• QUESTION COURTE A:
D'après l'extrait sur Ford France, quels pays composent le comité de direction européen dont fait partie Ford France ?

• EXTRAIT:
^^^^^^^^
Alors que le marché automobile européen fait face à une baisse des ventes et à une adoption plus lente que prévu des véhicules électriques, les constructeurs doivent naviguer entre incertitudes réglementaires et évolutions technologiques. Louis-Carl Vignon, président de Ford France, revient sur les stratégies mises en place pour s’adapter à ces défis et sur les perspectives d’avenir de l’industrie.
Depuis votre retour à la présidence de Ford France en 2017, quelles ont été vos priorités et vos principales réalisations ?
Lorsque j’ai repris la direction de Ford France en 2017, l’entreprise sortait d’une période d’instabilité, notamment vis-à-vis de son réseau de distribution. Il était essentiel de retrouver une dynamique solide. Nous avons d’abord concentré nos efforts sur le renouvellement de notre gamme de produits, puis nous avons amorcé la transition vers l’électrification. Ces six derniers mois, cette transition s’est accélérée avec une orientation marquée vers le tout-électrique.
Nous avons également travaillé à la consolidation de notre réseau, car Ford a la particularité de ne pas avoir de filiale dédiée à la distribution. Cette situation nécessitait un engagement fort pour redonner confiance à nos partenaires et embarquer l’ensemble du collectif dans cette transformation.
En 2022, Ford a restructuré son organisation avec le plan Ford+. Qu’est-ce que cela a changé pour Ford France ?
Jusqu’en 2022, Ford fonctionnait avec une organisation traditionnelle : un siège mondial et des sièges régionaux. Mais avec Ford+, nous avons repensé notre structure autour de trois grandes entités : Ford Blue, pour les véhicules thermiques, Model e, pour l’électrique, et Ford Pro, qui regroupe qui regroupe un ensemble de services pour accompagner la productivité des entreprises : les véhicules utilitaires, le financement, l’entretien, la recharge et la gestion 100% connectée des flottes automobiles..
Ford France fait partie du comité de direction européen, qui regroupe cinq pays majeurs – Angleterre, Allemagne, France, Italie et Espagne – et qui reporte directement aux États-Unis. Cette nouvelle organisation nous permet d’avoir une approche plus segmentée et adaptée aux spécificités de chaque marché.
La fin du thermique en Europe est un enjeu majeur. Quelle est la position de Ford sur cette transition ?
^^^^^^^^
• DONNÉES:
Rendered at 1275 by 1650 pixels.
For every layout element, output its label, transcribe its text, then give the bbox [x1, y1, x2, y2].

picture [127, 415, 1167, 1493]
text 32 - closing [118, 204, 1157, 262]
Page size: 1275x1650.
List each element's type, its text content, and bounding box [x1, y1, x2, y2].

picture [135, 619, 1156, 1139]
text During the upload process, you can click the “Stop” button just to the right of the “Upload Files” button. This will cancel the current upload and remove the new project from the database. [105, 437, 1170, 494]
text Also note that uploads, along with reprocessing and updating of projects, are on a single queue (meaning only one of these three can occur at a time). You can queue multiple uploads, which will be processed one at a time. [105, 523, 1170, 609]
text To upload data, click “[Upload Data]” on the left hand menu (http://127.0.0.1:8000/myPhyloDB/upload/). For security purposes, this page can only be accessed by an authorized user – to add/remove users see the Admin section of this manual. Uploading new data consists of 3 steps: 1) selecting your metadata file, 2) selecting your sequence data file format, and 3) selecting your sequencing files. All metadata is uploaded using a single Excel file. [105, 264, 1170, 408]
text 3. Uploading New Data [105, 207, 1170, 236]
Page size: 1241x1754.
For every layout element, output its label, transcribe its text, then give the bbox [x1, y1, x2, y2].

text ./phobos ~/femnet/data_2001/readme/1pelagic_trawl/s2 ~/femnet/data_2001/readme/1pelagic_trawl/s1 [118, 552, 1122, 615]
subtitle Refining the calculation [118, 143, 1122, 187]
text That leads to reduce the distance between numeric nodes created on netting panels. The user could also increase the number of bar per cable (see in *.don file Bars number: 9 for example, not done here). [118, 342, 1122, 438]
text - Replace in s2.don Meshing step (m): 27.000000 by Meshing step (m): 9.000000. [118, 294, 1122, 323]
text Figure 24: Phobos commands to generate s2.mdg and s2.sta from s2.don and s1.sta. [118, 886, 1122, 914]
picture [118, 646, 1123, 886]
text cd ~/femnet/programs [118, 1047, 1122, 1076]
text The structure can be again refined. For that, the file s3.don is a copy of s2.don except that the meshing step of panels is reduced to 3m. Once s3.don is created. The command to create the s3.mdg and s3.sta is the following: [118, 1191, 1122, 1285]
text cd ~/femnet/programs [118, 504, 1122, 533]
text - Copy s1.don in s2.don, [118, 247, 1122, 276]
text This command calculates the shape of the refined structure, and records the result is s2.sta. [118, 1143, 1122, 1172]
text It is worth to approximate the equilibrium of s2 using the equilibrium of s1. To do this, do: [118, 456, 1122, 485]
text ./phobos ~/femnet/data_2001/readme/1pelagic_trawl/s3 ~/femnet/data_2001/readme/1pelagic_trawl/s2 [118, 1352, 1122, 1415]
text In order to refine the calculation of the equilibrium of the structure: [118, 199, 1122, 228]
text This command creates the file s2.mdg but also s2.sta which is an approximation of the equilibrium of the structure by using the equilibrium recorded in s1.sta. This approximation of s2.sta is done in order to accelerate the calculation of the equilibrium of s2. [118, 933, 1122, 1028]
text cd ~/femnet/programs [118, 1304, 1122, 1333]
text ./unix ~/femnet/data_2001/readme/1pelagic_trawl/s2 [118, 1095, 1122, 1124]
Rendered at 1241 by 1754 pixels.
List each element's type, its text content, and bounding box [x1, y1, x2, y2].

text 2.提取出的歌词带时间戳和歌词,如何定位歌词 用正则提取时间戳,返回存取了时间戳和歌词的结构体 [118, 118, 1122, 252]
^^^^^^^^
• QUESTION COURTE B:
Renvoyez à l'identique les lignes des entrées, depuis leur toute première ligne jusqu'à celle qui contient « text 32 - closing [118, 204, 1157, 262] », cette dernière comprise.

• RÉPONSE A:
L'Angleterre, l'Allemagne, la France, l'Italie et l'Espagne.

• RÉPONSE B:
Rendered at 1275 by 1650 pixels.
For every layout element, output its label, transcribe its text, then give the bbox [x1, y1, x2, y2].

picture [127, 415, 1167, 1493]
text 32 - closing [118, 204, 1157, 262]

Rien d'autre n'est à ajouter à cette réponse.